Solution: Shirtco, a U.S. manufacturer of t-shirts, estimates the following linear trend model for t-shirt sales: Q t = a + bt + c 1 D 1 + c 2 D 2 + c
Question: Shirtco, a U.S. manufacturer of t-shirts, estimates the following linear trend model for t-shirt sales:
Q t = a + bt + c 1 D 1 + c 2 D 2 + c 3 D 3
where
Q t = sales of t-shirts in the t th quarter
t = 1,2,….,28,[2001(I), 2001(II),….., 2007(IV)]
D 1 = 1 if t is quarter I ; 0 otherwise
D 2 = 1 if t is quarter II ; 0 otherwise
D 3 = 1 if t is quarter III ; 0 otherwise
The regression analysis produces the following results:
Dependant Variable: QT R-Square F-Ratio P-Value on F
Observations : 28 0.9651 159.01 0.0001
Variable Paramter Standard T-Ratio P-Value
Estimate Error
Intercept 184500 10310 17.90 0.0001
T 2100 340 6.18 0.0001
D1 3280 1510 2.17 0.0404
D2 6250 2220 2.82 0.0098
D3 7010 1580 4.44 0.0002
- Is there a sufficient statistical evidence of an upward trend in t-shirt sales?

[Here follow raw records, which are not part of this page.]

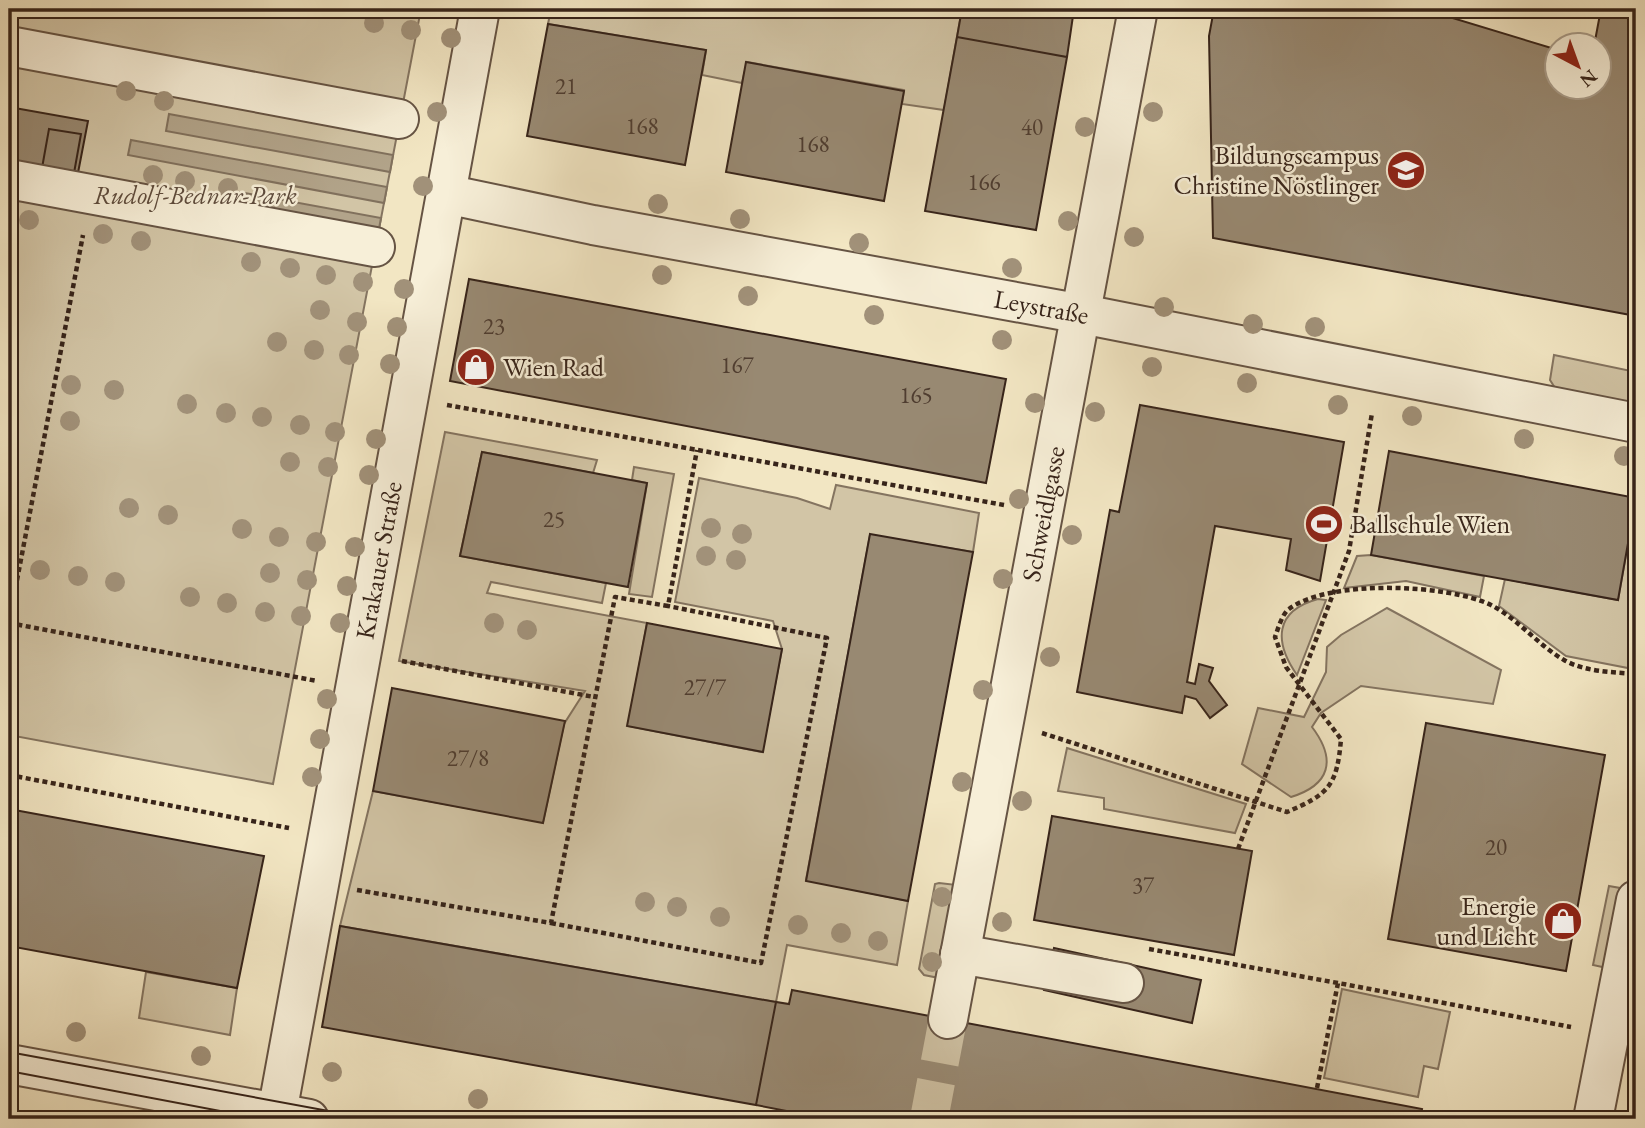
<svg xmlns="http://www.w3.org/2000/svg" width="1645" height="1128" viewBox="0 0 1645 1128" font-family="'EB Garamond',serif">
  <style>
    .green { fill: #d2c5a6; stroke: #847460; stroke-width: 2 }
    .water { fill: #b2a48a; stroke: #81715d; stroke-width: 2 }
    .building { fill: #988972; stroke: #37241a; stroke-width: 2 }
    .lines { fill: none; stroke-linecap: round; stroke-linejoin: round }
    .minor-tunnel { stroke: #cdbfa1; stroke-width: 38; stroke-dasharray: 38 19; stroke-linecap: butt }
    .minor-casing { stroke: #665444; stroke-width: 42 }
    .path { stroke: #37241a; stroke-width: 4.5; stroke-dasharray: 5 3.5; stroke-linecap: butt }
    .minor { stroke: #f7efd8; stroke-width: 38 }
    .tram { stroke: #37241a; stroke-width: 2 }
    .tree { fill: #a19179 }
    .labels { text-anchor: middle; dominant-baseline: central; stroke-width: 5; stroke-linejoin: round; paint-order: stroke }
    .number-label { font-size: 23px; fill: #4f3d30 }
    .poi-label { font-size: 26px; fill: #37241a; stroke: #f7efd8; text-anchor: end }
    .park-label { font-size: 26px; font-style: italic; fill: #5e4c3d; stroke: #f7efd8 }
    .street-label { font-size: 26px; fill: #37241a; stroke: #f7efd8 }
  </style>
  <rect width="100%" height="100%" fill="#f2e6c3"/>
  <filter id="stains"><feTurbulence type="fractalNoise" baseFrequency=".00286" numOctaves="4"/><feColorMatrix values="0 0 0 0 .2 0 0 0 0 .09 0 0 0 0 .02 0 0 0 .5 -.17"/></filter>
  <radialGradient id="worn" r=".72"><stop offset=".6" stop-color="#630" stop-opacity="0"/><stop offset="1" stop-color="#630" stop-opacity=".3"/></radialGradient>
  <path class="green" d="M9,9H421L273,784L9,735Z
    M551,9H962L944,110L902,104L904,90L747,62L742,83L702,75L706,50L548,24Z
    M1554,355L1636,372V405L1557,391L1550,380Z
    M445,432L597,460L593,473L482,452L460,556L606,583L602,603L491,582L487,593L647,623L628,726L762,752L782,649L773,621L675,602L699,478L797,498L830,509L836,485L979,513L973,552L870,535L806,880L908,901L897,965L787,945L776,1002L340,926L373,791L543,822L564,724L585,691L399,661Z
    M634,467L674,474L652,597L629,594L647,483L632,480Z
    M1636,498V651L1633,669L1566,656L1499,606L1505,579L1618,600Z
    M1371,555L1484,576L1480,597L1406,581L1344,588L1357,556Z
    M1318,599L1326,600L1297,675C1274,642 1274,611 1318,599Z
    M1387,608L1501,670L1493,704L1361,686L1321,713L1312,727C1337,760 1330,785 1291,797L1242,764L1258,708L1304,717L1326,672L1327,647L1341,635Z
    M1067,748L1246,804L1235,833L1104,809V798L1058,791Z
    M939,883L957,885L939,978L924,975L919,969L935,884Z
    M1609,886L1620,888L1622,894L1607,968L1593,965Z
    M146,972L237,988L230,1035L139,1018Z
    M1342,989L1450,1012L1438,1069L1424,1066L1418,1097L1324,1078Z"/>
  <path class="water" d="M169,114L393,155L390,172L166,131Z
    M131,140L387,187L384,203L128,155Z
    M239,192L381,218L378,234L236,208Z"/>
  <path class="building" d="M962,9H1074L1067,57L957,37Z
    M1214,9H1423L1558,50V88H1600V46H1594L1601,9H1636V316L1213,238L1209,36Z
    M548,24L706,50L685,165L527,136Z
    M957,37L1067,57L1036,230L925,211Z
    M746,62L904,91L884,201L726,172Z
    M9,107L88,121L77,178L9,165Z
    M49,129L81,134L74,173L42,168Z
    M469,279L1006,379L986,483L450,381Z
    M1140,405L1344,442L1320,581L1286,570L1291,539L1215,526L1187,682L1195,684L1199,664L1213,668L1209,681L1227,705L1210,718L1196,699L1185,696L1182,713L1077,692L1110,510L1119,512Z
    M1389,451L1636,498L1618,600L1371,555Z
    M482,452L647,483L628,587L460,556Z
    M870,534L973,552L908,901L806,881Z
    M647,623L782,649L763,752L627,726Z
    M392,688L565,721L543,823L373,791Z
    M1426,723L1605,755L1566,971L1388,939Z
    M9,809L264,856L237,988L9,946Z
    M1052,816L1252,851L1234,955L1034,920Z
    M340,926L776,1002L756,1105L322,1027Z
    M1054,948L1201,980L1192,1023L1044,990Z
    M792,990L1422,1109L1420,1119H828L756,1105L776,1002L789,1004Z"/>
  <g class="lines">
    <path class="minor-tunnel" d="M929,1119L948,1019"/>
    <g class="minor-casing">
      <g id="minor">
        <path d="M9,46L399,119"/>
        <path d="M9,179L375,247"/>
        <path id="s1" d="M446,194L593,225L1082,314L1636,423"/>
        <path d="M960,954L1124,983"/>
        <path id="s2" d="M948,1019L1138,9"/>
        <path d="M9,1064L309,1119"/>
        <path id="s3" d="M277,1113L480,9"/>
        <path d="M1593,1119L1636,900"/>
      </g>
    </g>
    <path class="path" d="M447,405L1004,505
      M9,622L83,235
      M9,623L317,681
      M402,661L594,697
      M1042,733L1287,812C1329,794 1337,786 1341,739L1286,667L1275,637C1278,629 1282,614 1289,609C1329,579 1448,584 1491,605C1518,619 1538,645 1564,660C1585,672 1612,672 1636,674
      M9,775L289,828
      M1238,849L1349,551L1372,413
      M357,890L551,923L615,597L668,606L697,450
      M551,923L761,963L827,638L668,606
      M1149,949L1338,983
      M1317,1088L1338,983L1571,1027"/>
    <use href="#minor" class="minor"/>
    <path class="tram" d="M9,1052L372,1119
      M9,1071L263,1119"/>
  </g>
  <g class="tree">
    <circle cx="374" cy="23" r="10"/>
    <circle cx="411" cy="30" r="10"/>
    <circle cx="451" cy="38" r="10"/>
    <circle cx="126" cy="91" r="10"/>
    <circle cx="164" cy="101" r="10"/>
    <circle cx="437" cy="112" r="10"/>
    <circle cx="1153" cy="112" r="10"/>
    <circle cx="1085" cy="127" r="10"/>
    <circle cx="153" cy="175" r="10"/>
    <circle cx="185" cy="181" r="10"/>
    <circle cx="423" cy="186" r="10"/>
    <circle cx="228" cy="188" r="10"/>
    <circle cx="658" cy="204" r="10"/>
    <circle cx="740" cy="219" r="10"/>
    <circle cx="29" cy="220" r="10"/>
    <circle cx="1068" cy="221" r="10"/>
    <circle cx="103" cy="234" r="10"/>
    <circle cx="1134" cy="237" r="10"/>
    <circle cx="141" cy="241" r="10"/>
    <circle cx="859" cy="243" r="10"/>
    <circle cx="251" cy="262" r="10"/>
    <circle cx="290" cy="268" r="10"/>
    <circle cx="1012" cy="268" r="10"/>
    <circle cx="326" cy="275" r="10"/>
    <circle cx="662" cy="275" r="10"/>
    <circle cx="363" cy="282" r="10"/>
    <circle cx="404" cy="289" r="10"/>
    <circle cx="748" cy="296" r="10"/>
    <circle cx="1164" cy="307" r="10"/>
    <circle cx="320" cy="310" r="10"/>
    <circle cx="874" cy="315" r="10"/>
    <circle cx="357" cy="322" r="10"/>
    <circle cx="1253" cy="324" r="10"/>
    <circle cx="397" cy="327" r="10"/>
    <circle cx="1315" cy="327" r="10"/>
    <circle cx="1002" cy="340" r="10"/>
    <circle cx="277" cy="342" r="10"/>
    <circle cx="314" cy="350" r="10"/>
    <circle cx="349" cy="355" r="10"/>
    <circle cx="390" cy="364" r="10"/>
    <circle cx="1152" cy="367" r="10"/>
    <circle cx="1247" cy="383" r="10"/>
    <circle cx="71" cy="385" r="10"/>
    <circle cx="114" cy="390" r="10"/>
    <circle cx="1035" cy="403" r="10"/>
    <circle cx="187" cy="404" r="10"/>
    <circle cx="1338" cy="405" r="10"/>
    <circle cx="1095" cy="412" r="10"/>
    <circle cx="226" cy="413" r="10"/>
    <circle cx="1412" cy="416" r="10"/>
    <circle cx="262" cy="417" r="10"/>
    <circle cx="70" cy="421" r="10"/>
    <circle cx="300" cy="425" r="10"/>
    <circle cx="335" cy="432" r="10"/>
    <circle cx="376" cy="439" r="10"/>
    <circle cx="1524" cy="439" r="10"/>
    <circle cx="1624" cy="456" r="10"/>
    <circle cx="290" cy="462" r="10"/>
    <circle cx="328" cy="467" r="10"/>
    <circle cx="369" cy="475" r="10"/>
    <circle cx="1019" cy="499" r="10"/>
    <circle cx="129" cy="508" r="10"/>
    <circle cx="168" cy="515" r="10"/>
    <circle cx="711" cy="528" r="10"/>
    <circle cx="242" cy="529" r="10"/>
    <circle cx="742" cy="534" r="10"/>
    <circle cx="1072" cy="535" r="10"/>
    <circle cx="279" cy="537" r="10"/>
    <circle cx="316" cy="542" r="10"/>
    <circle cx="355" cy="547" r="10"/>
    <circle cx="706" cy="556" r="10"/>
    <circle cx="736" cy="560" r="10"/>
    <circle cx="40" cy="570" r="10"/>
    <circle cx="270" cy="573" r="10"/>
    <circle cx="78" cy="576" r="10"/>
    <circle cx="1003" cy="579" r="10"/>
    <circle cx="307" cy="580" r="10"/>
    <circle cx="115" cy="582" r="10"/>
    <circle cx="347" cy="586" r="10"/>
    <circle cx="190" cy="597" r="10"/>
    <circle cx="227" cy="603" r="10"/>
    <circle cx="265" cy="612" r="10"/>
    <circle cx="301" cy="616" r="10"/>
    <circle cx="340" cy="623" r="10"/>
    <circle cx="494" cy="623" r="10"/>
    <circle cx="527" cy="630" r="10"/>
    <circle cx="1050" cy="657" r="10"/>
    <circle cx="983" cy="690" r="10"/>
    <circle cx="327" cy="699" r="10"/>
    <circle cx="320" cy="739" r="10"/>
    <circle cx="312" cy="777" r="10"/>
    <circle cx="962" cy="782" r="10"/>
    <circle cx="1022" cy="801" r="10"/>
    <circle cx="942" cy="897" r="10"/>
    <circle cx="645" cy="902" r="10"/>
    <circle cx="677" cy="907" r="10"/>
    <circle cx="720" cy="917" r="10"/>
    <circle cx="1002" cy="922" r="10"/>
    <circle cx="798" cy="925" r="10"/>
    <circle cx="841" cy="933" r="10"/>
    <circle cx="878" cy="941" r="10"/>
    <circle cx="932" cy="962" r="10"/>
    <circle cx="76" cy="1032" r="10"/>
    <circle cx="201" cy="1056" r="10"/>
    <circle cx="332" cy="1072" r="10"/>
    <circle cx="478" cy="1099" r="10"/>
  </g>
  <defs>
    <g id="school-disc" transform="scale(2.0125)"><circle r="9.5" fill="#8f2418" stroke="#f7efd8"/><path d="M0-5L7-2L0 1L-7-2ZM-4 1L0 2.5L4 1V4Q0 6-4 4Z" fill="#fff"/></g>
    <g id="shop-disc" transform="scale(2.0125)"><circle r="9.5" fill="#8f2418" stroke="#f7efd8"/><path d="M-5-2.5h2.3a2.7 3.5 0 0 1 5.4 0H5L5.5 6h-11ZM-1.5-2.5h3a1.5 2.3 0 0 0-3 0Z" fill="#fff"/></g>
    <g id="stadium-disc" transform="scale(2.0125)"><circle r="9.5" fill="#8f2418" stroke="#f7efd8"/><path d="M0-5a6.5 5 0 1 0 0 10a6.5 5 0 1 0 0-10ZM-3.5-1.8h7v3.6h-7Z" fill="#fff"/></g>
  </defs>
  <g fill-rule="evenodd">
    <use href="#school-disc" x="1406" y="170"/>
    <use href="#shop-disc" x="476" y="367"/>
    <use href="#stadium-disc" x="1324" y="524"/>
    <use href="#shop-disc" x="1563" y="921"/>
  </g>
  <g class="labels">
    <g class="number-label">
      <text x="566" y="86">21</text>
      <text x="642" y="126">168</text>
      <text x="1032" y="127">40</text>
      <text x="813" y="144">168</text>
      <text x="984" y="182">166</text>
      <text x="494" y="326">23</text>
      <text x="737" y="365">167</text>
      <text x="916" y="395">165</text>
      <text x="554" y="519">25</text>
      <text x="705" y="687">27/7</text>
      <text x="468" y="758">27/8</text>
      <text x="1496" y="847">20</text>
      <text x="1143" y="885">37</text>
    </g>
    <g class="poi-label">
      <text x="1379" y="155">Bildungscampus<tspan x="1379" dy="30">Christine Nöstlinger</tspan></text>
      <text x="503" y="367" text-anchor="start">Wien Rad</text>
      <text x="1351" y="524" text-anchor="start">Ballschule Wien</text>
      <text x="1536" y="906">Energie<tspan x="1536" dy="30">und Licht</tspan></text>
    </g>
    <g class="park-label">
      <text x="195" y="195">Rudolf-Bednar-Park</text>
    </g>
    <g class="street-label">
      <text stroke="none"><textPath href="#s1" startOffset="606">Leystraße</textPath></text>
      <text stroke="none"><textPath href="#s2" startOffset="514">Schweidlgasse</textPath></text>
      <text stroke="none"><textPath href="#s3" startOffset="562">Krakauer Straße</textPath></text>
    </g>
  </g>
  <rect width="1645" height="1128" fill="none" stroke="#f2e6c3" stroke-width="35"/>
  <rect x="10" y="10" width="1624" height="1107" fill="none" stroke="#37241a" stroke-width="3.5"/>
  <rect x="18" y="18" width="1610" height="1093" fill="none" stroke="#37241a" stroke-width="2"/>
  <g transform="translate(1578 66) rotate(139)"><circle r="33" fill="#f7efd8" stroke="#aa9e8c" stroke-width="2"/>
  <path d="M0-5L12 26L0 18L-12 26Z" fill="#8f2418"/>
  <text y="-10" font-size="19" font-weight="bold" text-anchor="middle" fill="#37241a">N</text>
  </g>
  <rect width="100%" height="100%" filter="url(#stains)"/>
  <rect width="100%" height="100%" fill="url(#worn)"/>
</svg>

- Do these data indicate a statistically significant seasonal pattern of sales for Shirtco t-shirts? If so, what is the seasonal pattern exhibited by the data?
- Using the estimated forecast equation, forcast sales of Shirtco t-shirts for 2008(III) and 2009(II).
- How might you improve this forecast equation?